RURAL ROUTES/Margot Ford McMillen

Purple America

Janus is the Roman god of portals. With two faces, he watches our comings and goings through doorways, bridges, passages and, of course, January. And so he must be looking this month at America with two puzzled expressions.

I imagine him perched on the Gateway Arch at St. Louis, with blue-ish Illinois on the east and a long line of reddish states to the west. It's a festive, purplish landscape with plenty of room for hope.

The "Purple America" map by a Princeton professor puts it into perspective, and you can see it at www.princeton.edu/~rvdb/JAVA/election2004. He used county election returns from USA Today and found the states were anything but solid blue and red. But, according to other mapmakers, 2004's election painted rural America all red and urbans all blue.

Lewis Lapham of Harper's spent his January column attacking the heartland. Either we're loony with religion or corrupt, according to his theory. Either way, we're delusional in our sense of self-reliance. "The red states live on the charity of the blue states, more abjectly dependent on government subsidy than a Harlem welfare mother or the owner of a California football team," he writes, and more.

Next time Lapham strolls past the Board of Trade, he might check in and talk to a trader. He might ask about the prices of wheat and pork bellies. While the trader will probably shrug it off, Lapham might investigate and find that traders pay prices lower than the cost to produce what they trade. Low prices are convenient to industry that wants to supply city folk with cheap food.

Then Lapham might check at the New York Stock Exchange where the food sector -- processors and shippers like ConAgra and Phillip Morris -- has performed brilliantly by raising prices to consumers each quarter and, thus, raising their own stock value. They even get subsidies for import and export.

Folks on the coasts labor under illusions of their own self-reliance. For generations, rural resources and children built urban buildings and raised urban suppers. Appalachia gives up its mountains for coal to heat their apartments. Montana steers give up their hides to cover seats in their waiting rooms.

North Dakota's water raises city wheat. Nevada will shelter their nuclear waste, trucked out through dozens of heartland states. As resources get more precious, California's valley farmers are giving up their water for San Francisco bathers whose vegetables will be shipped in from farther away.

City dwellers would like to think they make their own ways in the same way that they make fashion, but cities live on the abundance of the rural countryside. Destroy a downtown building and we'll replace it. Destroy our countryside, and what will the cities do?

Meanwhile, American producers compete for a slice of the pie with poor people all over the world. In our cell-phone-and-jumbo-jet era, cities take resources from ever-widening nets. When the twin towers are rebuilt, the steel may come from a remote area in China rather than Pittsburgh. The marble and wood paneling may come from Africa rather than Missouri. But one thing is sure: Rural folks will give up their homes and forests to rebuild those new structures.

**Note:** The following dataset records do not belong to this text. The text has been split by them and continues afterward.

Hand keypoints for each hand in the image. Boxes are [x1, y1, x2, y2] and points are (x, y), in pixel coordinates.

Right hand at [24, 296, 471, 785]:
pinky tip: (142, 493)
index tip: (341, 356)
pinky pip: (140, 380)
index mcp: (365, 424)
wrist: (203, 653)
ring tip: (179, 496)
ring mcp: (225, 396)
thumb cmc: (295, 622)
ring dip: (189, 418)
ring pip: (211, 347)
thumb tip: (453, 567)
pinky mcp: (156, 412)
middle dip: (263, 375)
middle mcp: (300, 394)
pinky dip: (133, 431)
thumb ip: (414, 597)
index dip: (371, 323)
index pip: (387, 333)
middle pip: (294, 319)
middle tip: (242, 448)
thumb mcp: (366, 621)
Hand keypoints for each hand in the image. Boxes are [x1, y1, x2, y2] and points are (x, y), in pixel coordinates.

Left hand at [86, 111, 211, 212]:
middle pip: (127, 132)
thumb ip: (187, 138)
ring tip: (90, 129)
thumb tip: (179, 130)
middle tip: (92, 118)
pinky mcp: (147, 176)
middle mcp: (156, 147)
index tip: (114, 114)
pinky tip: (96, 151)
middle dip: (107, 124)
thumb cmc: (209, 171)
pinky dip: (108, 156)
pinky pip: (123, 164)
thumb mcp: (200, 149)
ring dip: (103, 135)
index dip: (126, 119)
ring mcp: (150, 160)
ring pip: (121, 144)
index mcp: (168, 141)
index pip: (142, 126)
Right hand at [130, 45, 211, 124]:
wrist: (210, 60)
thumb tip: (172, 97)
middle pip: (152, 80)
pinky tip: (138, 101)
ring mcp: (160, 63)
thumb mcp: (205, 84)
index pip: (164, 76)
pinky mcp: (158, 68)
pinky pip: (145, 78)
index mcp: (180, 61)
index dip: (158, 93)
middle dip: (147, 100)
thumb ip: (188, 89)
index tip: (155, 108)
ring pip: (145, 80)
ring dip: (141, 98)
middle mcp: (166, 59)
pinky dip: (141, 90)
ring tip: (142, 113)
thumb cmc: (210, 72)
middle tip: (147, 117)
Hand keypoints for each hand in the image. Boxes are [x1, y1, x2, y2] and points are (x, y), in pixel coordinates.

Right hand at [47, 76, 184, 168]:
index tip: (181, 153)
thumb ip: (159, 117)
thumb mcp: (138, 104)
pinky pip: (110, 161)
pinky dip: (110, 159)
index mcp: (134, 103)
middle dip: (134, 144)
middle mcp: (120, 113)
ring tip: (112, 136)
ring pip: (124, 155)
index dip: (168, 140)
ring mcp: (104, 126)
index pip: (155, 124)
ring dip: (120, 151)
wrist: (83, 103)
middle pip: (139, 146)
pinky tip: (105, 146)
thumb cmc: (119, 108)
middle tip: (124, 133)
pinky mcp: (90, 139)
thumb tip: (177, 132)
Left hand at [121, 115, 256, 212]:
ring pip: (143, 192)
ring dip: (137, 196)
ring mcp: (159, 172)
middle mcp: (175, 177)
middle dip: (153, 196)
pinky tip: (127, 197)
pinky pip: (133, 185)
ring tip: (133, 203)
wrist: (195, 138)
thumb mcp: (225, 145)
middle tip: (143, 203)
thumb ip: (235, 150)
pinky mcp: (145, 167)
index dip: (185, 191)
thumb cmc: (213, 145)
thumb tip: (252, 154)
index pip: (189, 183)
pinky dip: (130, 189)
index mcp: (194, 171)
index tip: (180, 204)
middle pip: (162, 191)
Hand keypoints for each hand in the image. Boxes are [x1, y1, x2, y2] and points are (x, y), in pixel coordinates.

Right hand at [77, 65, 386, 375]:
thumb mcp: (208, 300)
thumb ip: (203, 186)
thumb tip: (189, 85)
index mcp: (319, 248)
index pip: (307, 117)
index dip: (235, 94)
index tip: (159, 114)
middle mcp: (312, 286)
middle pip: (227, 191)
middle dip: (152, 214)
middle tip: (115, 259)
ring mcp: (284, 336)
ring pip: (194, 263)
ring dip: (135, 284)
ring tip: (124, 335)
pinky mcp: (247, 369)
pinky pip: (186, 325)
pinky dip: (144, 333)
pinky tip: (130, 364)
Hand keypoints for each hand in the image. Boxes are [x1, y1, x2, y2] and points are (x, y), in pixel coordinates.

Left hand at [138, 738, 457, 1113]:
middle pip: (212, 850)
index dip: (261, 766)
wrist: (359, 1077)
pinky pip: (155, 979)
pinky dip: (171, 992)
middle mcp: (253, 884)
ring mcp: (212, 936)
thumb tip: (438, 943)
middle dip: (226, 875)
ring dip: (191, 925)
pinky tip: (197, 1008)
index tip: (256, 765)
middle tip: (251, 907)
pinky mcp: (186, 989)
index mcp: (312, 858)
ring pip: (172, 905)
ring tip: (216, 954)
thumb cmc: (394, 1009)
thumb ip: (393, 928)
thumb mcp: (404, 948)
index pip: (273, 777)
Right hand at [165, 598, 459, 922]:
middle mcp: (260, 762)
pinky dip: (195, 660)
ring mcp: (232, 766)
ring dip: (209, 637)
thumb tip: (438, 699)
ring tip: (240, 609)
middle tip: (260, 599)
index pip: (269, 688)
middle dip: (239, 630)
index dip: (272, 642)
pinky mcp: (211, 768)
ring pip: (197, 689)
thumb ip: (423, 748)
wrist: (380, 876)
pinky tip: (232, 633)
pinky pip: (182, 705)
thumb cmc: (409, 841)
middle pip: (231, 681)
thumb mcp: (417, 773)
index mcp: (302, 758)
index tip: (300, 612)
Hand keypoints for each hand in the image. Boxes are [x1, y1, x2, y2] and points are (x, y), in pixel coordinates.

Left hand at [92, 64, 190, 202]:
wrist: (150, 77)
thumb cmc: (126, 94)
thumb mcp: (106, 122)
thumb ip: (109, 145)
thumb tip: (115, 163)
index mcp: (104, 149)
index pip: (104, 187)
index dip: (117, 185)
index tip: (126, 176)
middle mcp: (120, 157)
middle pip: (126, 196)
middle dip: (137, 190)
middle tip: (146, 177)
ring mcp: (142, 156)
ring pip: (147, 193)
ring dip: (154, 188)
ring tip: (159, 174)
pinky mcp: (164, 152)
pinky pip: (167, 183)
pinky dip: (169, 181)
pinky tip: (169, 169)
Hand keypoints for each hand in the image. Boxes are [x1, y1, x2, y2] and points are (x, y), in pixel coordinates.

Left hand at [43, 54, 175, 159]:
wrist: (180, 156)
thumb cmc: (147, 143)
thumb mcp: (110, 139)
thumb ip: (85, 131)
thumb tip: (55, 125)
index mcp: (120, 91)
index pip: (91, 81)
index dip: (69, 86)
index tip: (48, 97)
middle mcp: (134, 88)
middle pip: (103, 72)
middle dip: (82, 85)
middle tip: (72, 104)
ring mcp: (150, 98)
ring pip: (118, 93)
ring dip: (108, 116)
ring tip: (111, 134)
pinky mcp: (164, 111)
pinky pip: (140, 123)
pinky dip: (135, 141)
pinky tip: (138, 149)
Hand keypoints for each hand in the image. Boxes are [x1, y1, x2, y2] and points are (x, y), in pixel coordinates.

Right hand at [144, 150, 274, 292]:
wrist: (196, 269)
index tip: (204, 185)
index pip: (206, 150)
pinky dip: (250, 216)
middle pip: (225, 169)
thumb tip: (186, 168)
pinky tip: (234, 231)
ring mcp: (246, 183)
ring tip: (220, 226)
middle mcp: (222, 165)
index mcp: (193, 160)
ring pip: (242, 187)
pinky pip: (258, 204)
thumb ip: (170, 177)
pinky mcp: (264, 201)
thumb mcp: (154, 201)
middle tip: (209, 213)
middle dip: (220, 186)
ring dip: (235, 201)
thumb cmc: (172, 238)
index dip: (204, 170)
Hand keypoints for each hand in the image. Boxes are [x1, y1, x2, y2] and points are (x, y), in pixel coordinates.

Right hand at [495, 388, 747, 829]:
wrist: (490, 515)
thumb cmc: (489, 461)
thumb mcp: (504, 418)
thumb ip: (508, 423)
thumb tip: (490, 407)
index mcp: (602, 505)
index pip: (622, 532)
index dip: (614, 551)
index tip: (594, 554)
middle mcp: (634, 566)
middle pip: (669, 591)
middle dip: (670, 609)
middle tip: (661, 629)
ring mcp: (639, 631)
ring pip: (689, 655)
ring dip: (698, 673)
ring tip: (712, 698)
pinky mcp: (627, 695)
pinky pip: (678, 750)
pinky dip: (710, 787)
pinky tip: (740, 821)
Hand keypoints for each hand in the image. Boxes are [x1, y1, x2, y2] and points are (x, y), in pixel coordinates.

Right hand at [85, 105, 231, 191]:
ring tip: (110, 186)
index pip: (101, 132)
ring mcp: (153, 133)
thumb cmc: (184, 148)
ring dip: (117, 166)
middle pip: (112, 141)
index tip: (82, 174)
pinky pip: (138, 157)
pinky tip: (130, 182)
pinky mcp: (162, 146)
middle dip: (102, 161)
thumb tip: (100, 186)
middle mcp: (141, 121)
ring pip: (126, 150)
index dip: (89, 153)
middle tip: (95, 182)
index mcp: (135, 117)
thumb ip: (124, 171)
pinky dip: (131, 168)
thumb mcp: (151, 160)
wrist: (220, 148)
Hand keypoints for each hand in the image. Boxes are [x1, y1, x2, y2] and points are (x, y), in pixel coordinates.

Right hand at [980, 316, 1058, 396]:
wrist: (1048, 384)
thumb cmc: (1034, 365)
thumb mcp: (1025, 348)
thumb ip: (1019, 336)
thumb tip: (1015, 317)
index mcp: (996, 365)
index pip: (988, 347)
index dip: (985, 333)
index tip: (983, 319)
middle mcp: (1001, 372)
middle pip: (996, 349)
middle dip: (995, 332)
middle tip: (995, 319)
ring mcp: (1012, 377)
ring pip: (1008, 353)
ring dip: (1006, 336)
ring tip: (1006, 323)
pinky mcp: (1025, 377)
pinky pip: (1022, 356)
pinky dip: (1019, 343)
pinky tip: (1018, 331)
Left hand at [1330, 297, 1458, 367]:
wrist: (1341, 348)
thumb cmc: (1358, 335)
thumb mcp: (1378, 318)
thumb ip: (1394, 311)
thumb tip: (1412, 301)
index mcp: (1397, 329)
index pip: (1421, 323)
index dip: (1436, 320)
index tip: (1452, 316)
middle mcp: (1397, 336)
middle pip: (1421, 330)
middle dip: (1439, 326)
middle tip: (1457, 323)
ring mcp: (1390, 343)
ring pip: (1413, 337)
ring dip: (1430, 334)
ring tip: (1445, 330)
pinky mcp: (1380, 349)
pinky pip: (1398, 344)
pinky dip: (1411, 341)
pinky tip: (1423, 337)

I am as disappointed in the 2004 elections as anyone, but in the future, rather than attacking the red states, Democrats need to quit the blame game and accept the failures of the party -- no candidates, no platforms. Let's all resolve to accept the yin and yang of rural and urban destinies.

Speaking of resolutions, an email campaign suggests we spend not one damn dime on inauguration day. And just as soon as that was in the In-Box, another followed whining, "If I do that, I'm just a child crying in the wilderness."

Let's take out the No. 2 pencils and connect the dots between our consumer habits and the world we've created. Better yet, take out the boldest marker. A one-day purge is valuable.

Stepping back from the consumer treadmill as this administration inaugurates itself is a good way to separate ourselves from its greed and glitter. Wear your oldest clothes. Eat leftovers. If you've lost your gloves, wrap your hands in old scarves. Remember that new stuff comes from far away. Rejecting new stuff means rejecting the oil-based transportation system that brings it here which, incidentally, has us in a major war.

In fact, celebrating "not one damn dime" is a good practice. Once a month, perhaps, practice a ritual that includes steeping yourself in your community. That means using food and clothing made in your neighborhood, recreation in a nearby park instead of a crosstown gym, visiting someone who can't get out. In short, rather than seeking refuge for your despair in the mall, practice gestures that benefit the people who live nearby.

It won't be the first time that cries in the wilderness have changed the future.